Tiger Woods, de la gloria al infierno

El otrora mejor golfista del mundo no ha podido superar su adicción al alcohol y la depresión por las constantes lesiones de espalda.

Tiger Woods, el supercampeón del golf que ahora lucha contra el alcoholismo y la depresión.

Eldrick Woods apenas había aprendido a caminar cuando su padre, Earl, oficial del ejército estadounidense, comenzó a enseñarle los secretos del golf. (Lea: "Lo que ocurrió fue una reacción inesperada a mis medicamentos": Tiger Woods)

A los ocho años de edad ganó su primer torneo internacional y con 16, cuando ya era conocido como Tiger, apodo que le puso su papá como homenaje a un compañero suyo en la guerra de Vietnam, se llevó el primer lugar en el Campeonato Nacional de Aficionados.

Durante su etapa en la Universidad de Stanford, entre 1994 y 1996, ganó todos los torneos posibles y participó en el Masters de Augusta, en el Open Británico y en el de Estados Unidos, con buenas actuaciones. Se convirtió en profesional antes de cumplir 20 años.

En 1996, Tiger Woods inició su reinado al llegar al primer lugar del escalafón mundial de golfistas y a partir de ese momento nadie lo pudo parar. Entre 1997 y 2008 conquistó 14 Majors, quedando a tan solo cuatro grandes de Jack Nicklaus. El golfista californiano acumuló 79 títulos en torneos del PGA Tour y registró 185 top 10. En el European Tour, sus números no fueron inferiores y sumó 40 victorias y 90 top 10.

Siempre lideró las listas de ganancias en este deporte, firmó grandes contratos con marcas deportivas como Nike y se convirtió en la imagen oficial del PGA Tour.

Sin embargo, desde 2009 no volvió a ser el mismo. El 27 de noviembre sufrió un accidente automovilístico que le causó lesiones y cortes leves, tras una pelea con su esposa, Elin Nordegren.

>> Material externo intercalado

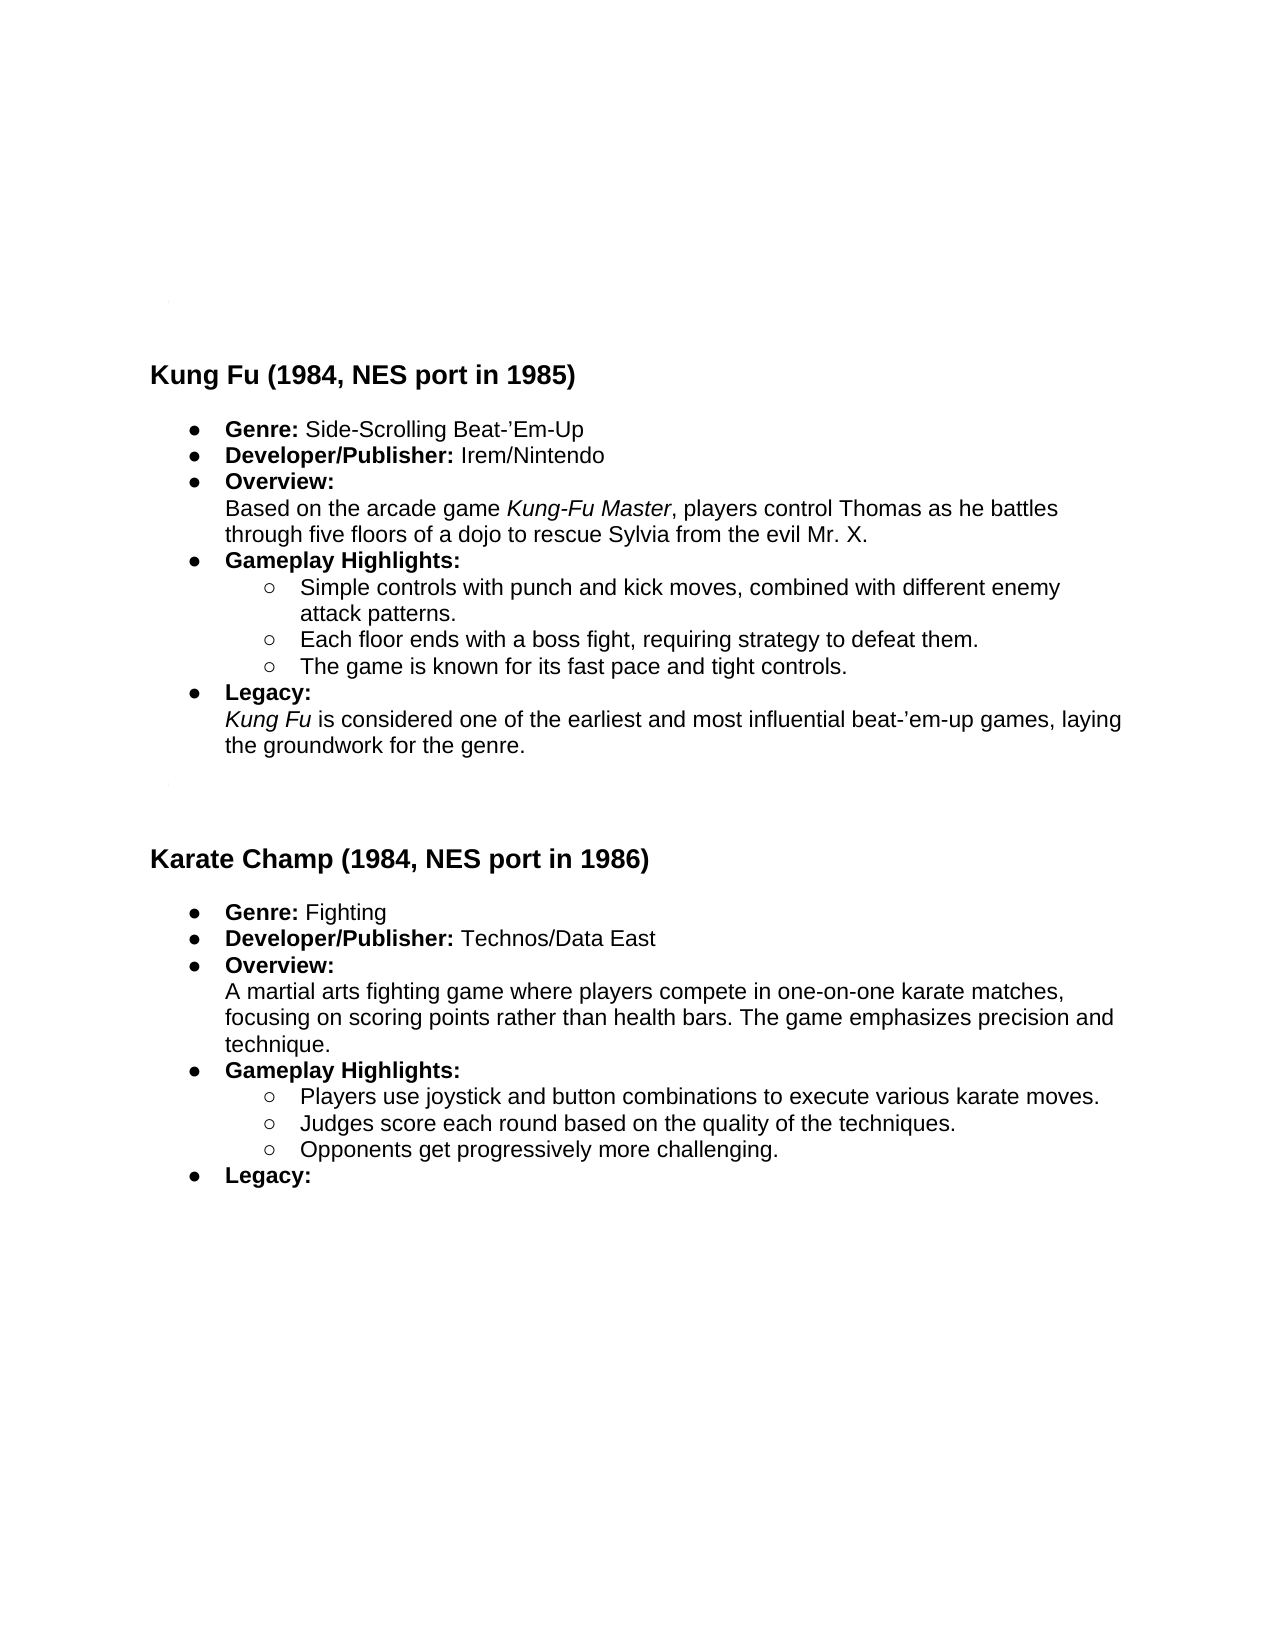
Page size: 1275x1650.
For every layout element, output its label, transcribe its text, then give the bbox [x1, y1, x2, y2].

list Each floor ends with a boss fight, requiring strategy to defeat them. [262, 626, 1125, 653]
list Legacy: Karate Champ is one of the earliest fighting games, inspiring later classics like Street Fighter and Mortal Kombat. [187, 1162, 1125, 1189]
list Players use joystick and button combinations to execute various karate moves. [262, 1083, 1125, 1110]
list Developer/Publisher: Technos/Data East [187, 925, 1125, 952]
subtitle Kung Fu (1984, NES port in 1985) [150, 359, 1125, 391]
list Judges score each round based on the quality of the techniques. [262, 1110, 1125, 1136]
list The game is known for its fast pace and tight controls. [262, 653, 1125, 679]
list Gameplay Highlights: [187, 1057, 1125, 1083]
list Overview: A martial arts fighting game where players compete in one-on-one karate matches, focusing on scoring points rather than health bars. The game emphasizes precision and technique. [187, 952, 1125, 1057]
list Opponents get progressively more challenging. [262, 1136, 1125, 1162]
list Developer/Publisher: Irem/Nintendo [187, 442, 1125, 468]
list Genre: Fighting [187, 899, 1125, 925]
list Overview: Based on the arcade game Kung-Fu Master, players control Thomas as he battles through five floors of a dojo to rescue Sylvia from the evil Mr. X. [187, 468, 1125, 547]
list Gameplay Highlights: [187, 547, 1125, 574]
list Simple controls with punch and kick moves, combined with different enemy attack patterns. [262, 574, 1125, 626]
list Genre: Side-Scrolling Beat-’Em-Up [187, 416, 1125, 442]
subtitle Karate Champ (1984, NES port in 1986) [150, 843, 1125, 874]
list Legacy: Kung Fu is considered one of the earliest and most influential beat-’em-up games, laying the groundwork for the genre. [187, 679, 1125, 758]
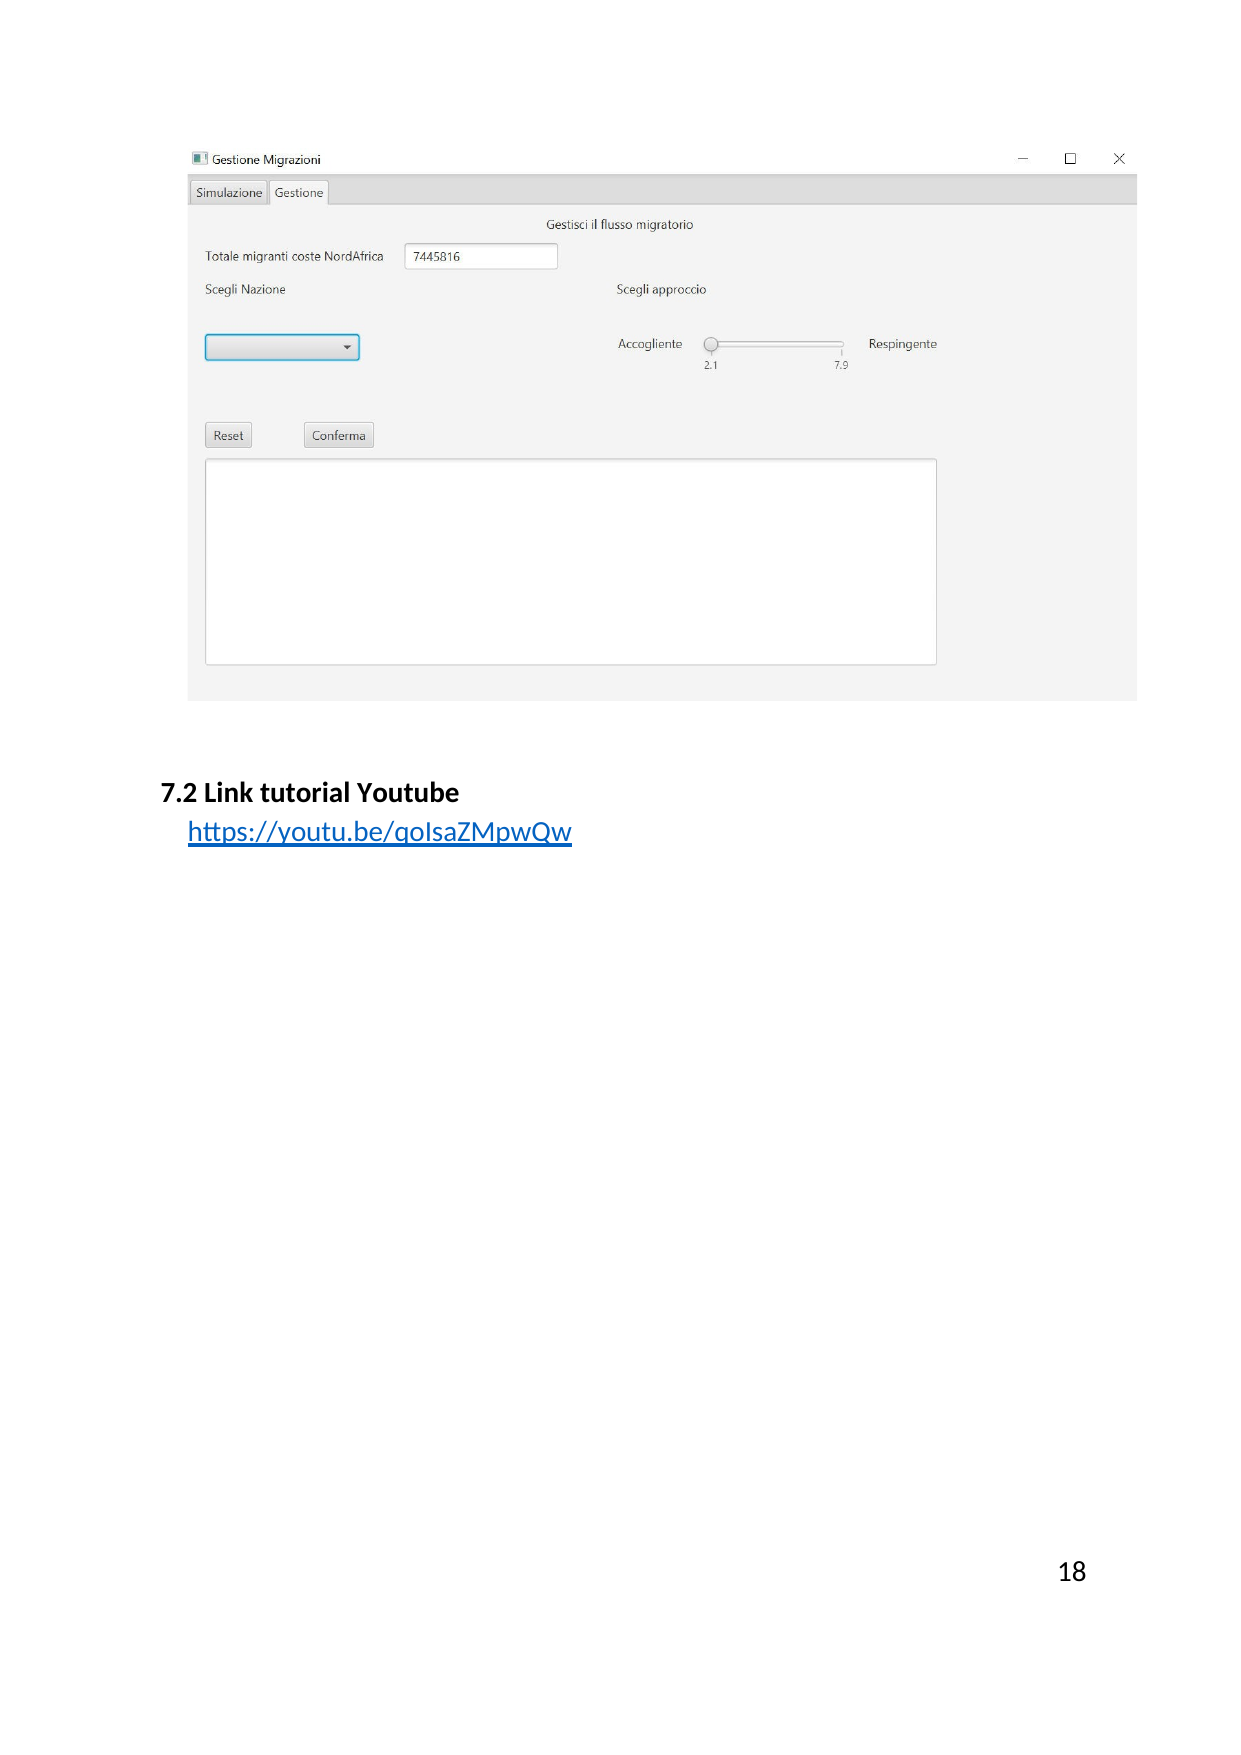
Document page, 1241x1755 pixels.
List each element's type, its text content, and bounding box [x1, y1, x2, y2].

Después anunció que se retiraba de los campos de golf pues necesitaba tiempo para compartir con su familia, pero meses después, luego de admitir sus constantes infidelidades y su adicción al sexo, se separó de su mujer.

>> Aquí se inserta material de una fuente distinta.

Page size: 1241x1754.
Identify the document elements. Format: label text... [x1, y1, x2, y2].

Volvió a jugar, pero no pudo mantener su gran nivel. No ganó ningún Major o torneo de relevancia y poco a poco se fue alejando de los primeros lugares del escalafón.

Desde entonces ha tenido muchos altibajos anímicos y deportivos, agudizados por constantes lesiones en la espalda.

Ayer en la madrugada fue arrestado en una carretera de Florida por conducir en estado de embriaguez, aunque pagó la fianza y horas después fue dejado en libertad.

Del supercampeón idolatrado en medio mundo queda muy poco, aunque su reto ya no es volver a ganar torneos importantes, sino recuperar la tranquilidad y tener una vida normal.